**PROMPT**:
Every line in the material below that includes "Barn" should be copied.
━━━━━━━━━━━━━━━━
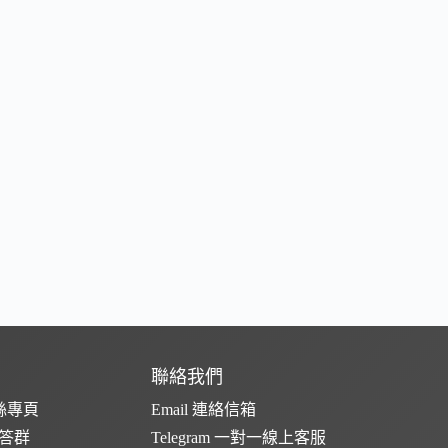
聯絡我們
粉絲專頁
Email 連絡信箱
問答群
Telegram 一對一線上客服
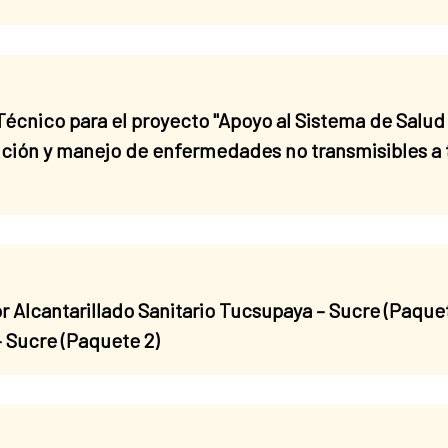
écnico para el proyecto "Apoyo al Sistema de Salud
nción y manejo de enfermedades no transmisibles a 
or Alcantarillado Sanitario Tucsupaya – Sucre (Paquet
– Sucre (Paquete 2)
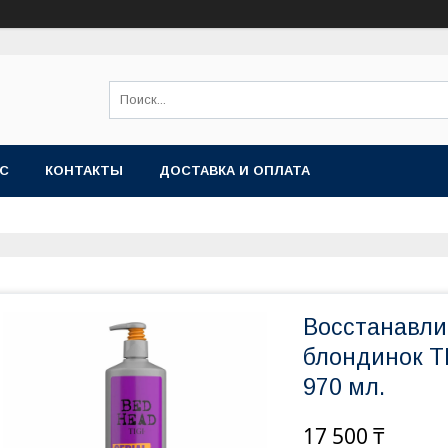
АС
КОНТАКТЫ
ДОСТАВКА И ОПЛАТА
Восстанавл
блондинок TI
970 мл.
17 500 ₸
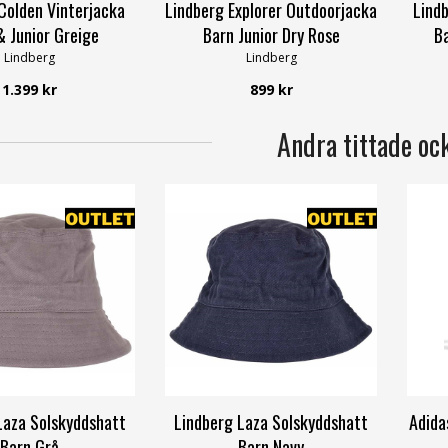
Colden Vinterjacka
Lindberg Explorer Outdoorjacka
Lindb
& Junior Greige
Barn Junior Dry Rose
Ba
Lindberg
Lindberg
1.399 kr
899 kr
Andra tittade oc
Laza Solskyddshatt
Lindberg Laza Solskyddshatt
Adida
Barn Grå
Barn Navy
━━━━━━━━━━━━━━━━
**RESPONSE TO THE TASK**:
Barn Junior Dry Rose
Barn Grå
Barn Navy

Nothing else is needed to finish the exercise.